16. The method of claim 15, wherein the determining further comprises:
modifying the first indication by the first weight to create a modified first indication;
modifying the second indication by the second weight to create a modified second indication; and
calculating a weighted average indication of whether the parking space is unoccupied based on the modified first indication and the modified second indication.
17. The method of claim 1, wherein the calculating comprises:
determining, by the intelligent parking system, a distance from the user to each unoccupied parking space in the plurality of parking spaces;
sorting, by the intelligent parking system, each unoccupied parking space in the plurality of parking spaces by the distance; and
selecting, by the intelligent parking system, the unoccupied parking space which is closest to the user.

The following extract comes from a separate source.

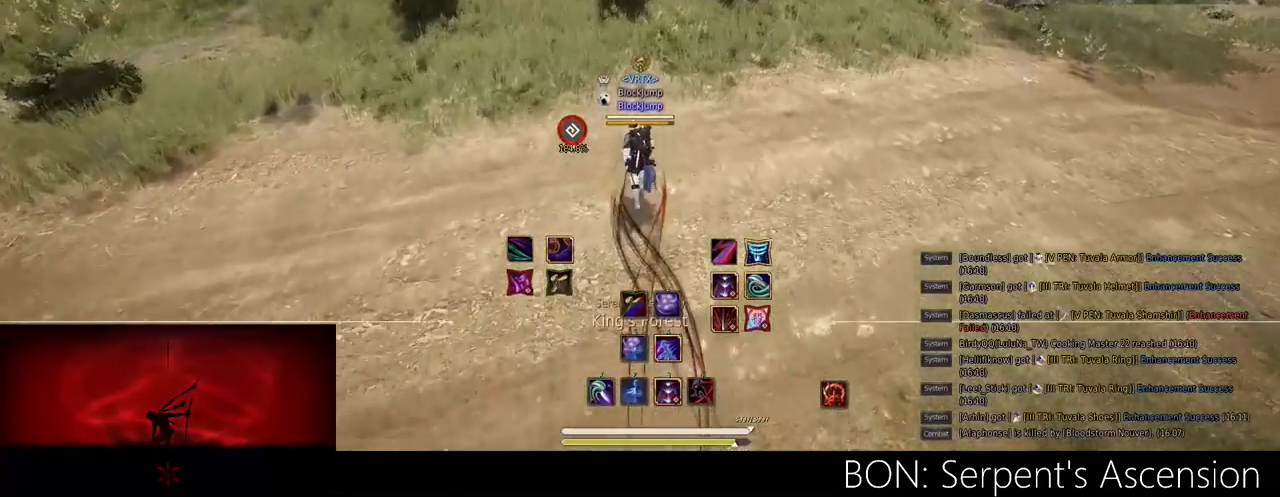
{"keys": [], "mouse": [], "events": [[500, "w", "up"]]}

18. The method of claim 1, further comprising:
receiving, by the intelligent parking system and from the mobile device of the user, an indication that the user has deviated from the graphical directions;
recalculating, by the intelligent parking system, which unoccupied parking space in the plurality of parking spaces is located closest to the user; and
transmitting, by the intelligent parking system and to the mobile device of the user, recalculated graphical directions for use in navigating the vehicle of the user to the closest unoccupied parking space.

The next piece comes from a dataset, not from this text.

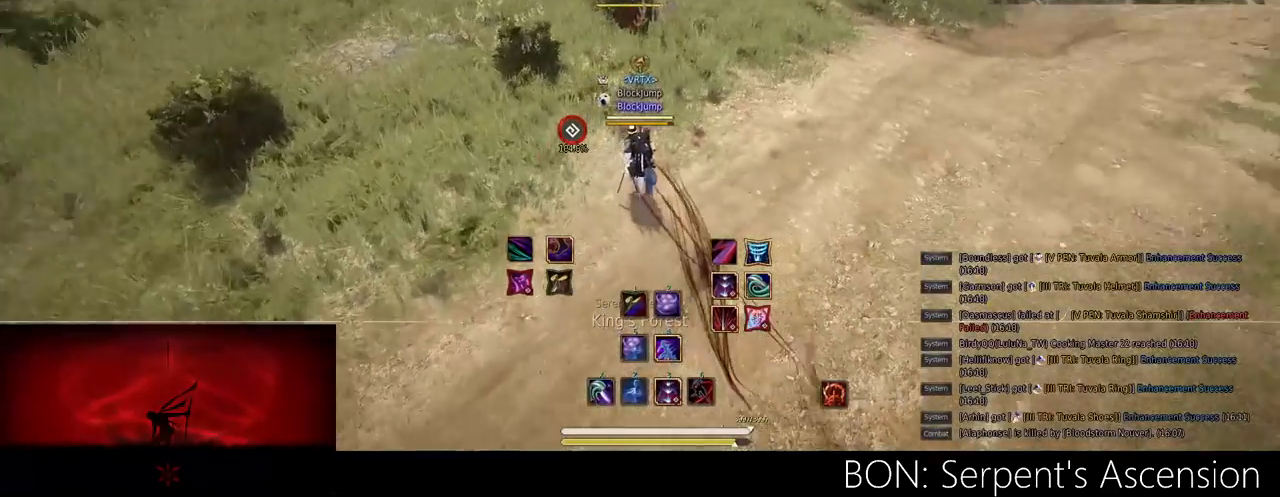
{"keys": [], "mouse": [], "events": []}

19. The method of claim 1, further comprising:
detecting, by the intelligent parking system, a change in an occupation status of at least one of the closest unoccupied parking space or an occupied parking space within the plurality of parking spaces that is closer to the user than the closest unoccupied parking space;
recalculating, by the intelligent parking system, which unoccupied parking space in the plurality of parking spaces is located closest to the user; and
transmitting, by the intelligent parking system and to the mobile device of the user, recalculated graphical directions for use in navigating the vehicle of the user to the unoccupied parking space which is located closest to the user.

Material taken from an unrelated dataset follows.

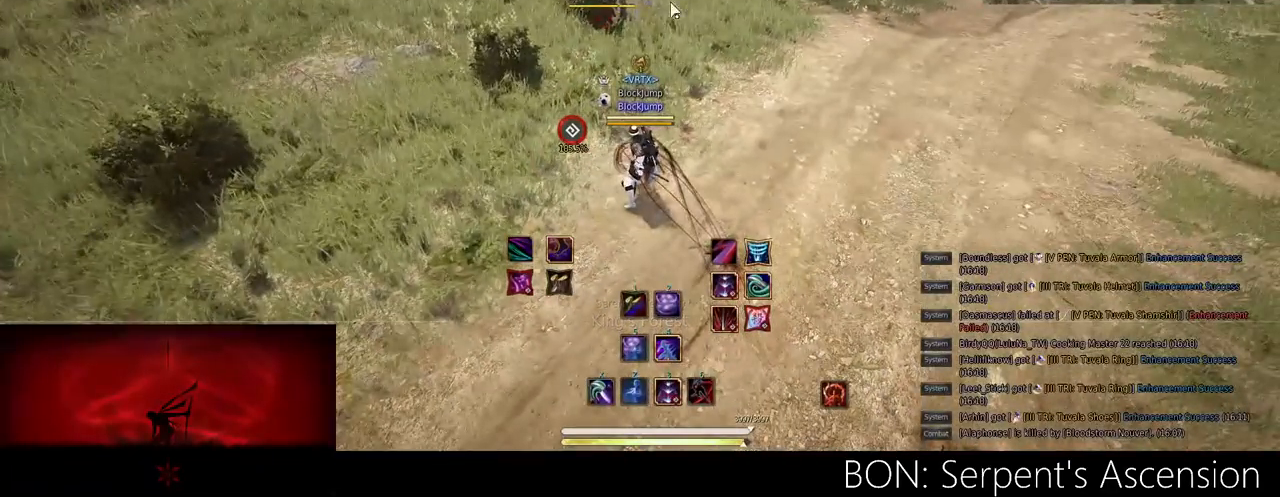
{"keys": [], "mouse": [], "events": []}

20. A system for facilitating parking, comprising:
a digital camera configured to provide a digital image of a plurality of parking spaces;
an intelligent parking system, comprising one or more non-transitory, tangible computer readable storage mediums having instructions stored thereon that, in response to execution by one or more processors, cause the one or more processors to:
detect the plurality of parking spaces contained in the digital image;
create a database containing entries for each of the plurality of parking spaces contained in the digital image;
determine which parking spaces in the plurality of parking spaces are unoccupied;
receive, from a mobile device of a user, a request for an unoccupied parking space;
calculate which unoccupied parking space in the plurality of parking spaces is located closest to the user; and
transmit, to the mobile device of the user, graphical directions for use in navigating a vehicle of the user to the closest unoccupied parking space.